The reasoning behind this new charge is to tackle homelessness and the housing shortages plaguing the UK. The conservative approach has been to penalise foreign investors making use of the UK as a place to invest in empty luxury property. Expats who aim to rent out their homes for pension funds, however, have clearly not been considered. Ultimately, the new tax is expected to net the government £120 million.
For British expats looking to sell up in the UK, there was an increase in the Capital Gains tax allowance to £12,300. Overall, this isn’t a huge change. Alongside this, it was announced that the time to pay the tax after the sale of a property will be reduced to 30 days after the sale has been processed.

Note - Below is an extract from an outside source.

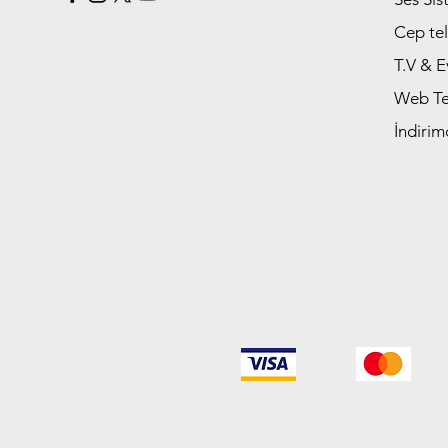
Cep tel
T.V & E
Web Tek
İndirim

Alongside this, there was an announcement of a new reduction in the Entrepreneurs’ Relief lifetime limit. The government will introduce legislation in Finance Bill 2020 which will reduce the lifetime limit on gains eligible for Entrepreneurs’ Relief from £10 million to £1 million for qualifying disposals made on or after 11 March 2020. Specific rules will apply where contracts were exchanged before 11 March but not completed until after that date.
When it comes to income tax, not much has really changed for those British Expats who are domiciled for tax in the UK.
The income threshold that reduces the amount high earners can contribute to a pension is set to rise from £150,000 to £240,000. For high earning British expats, this is fantastic news.
If they earn their salary from a UK company and have an income of under £240,000, they will no longer have to suffer through the controversial tapered annual pension allowance. Those earning above £200,000 will still have the amount they can save into a pension reduced on a tapering scale, but for those under this amount it’s a time for celebration.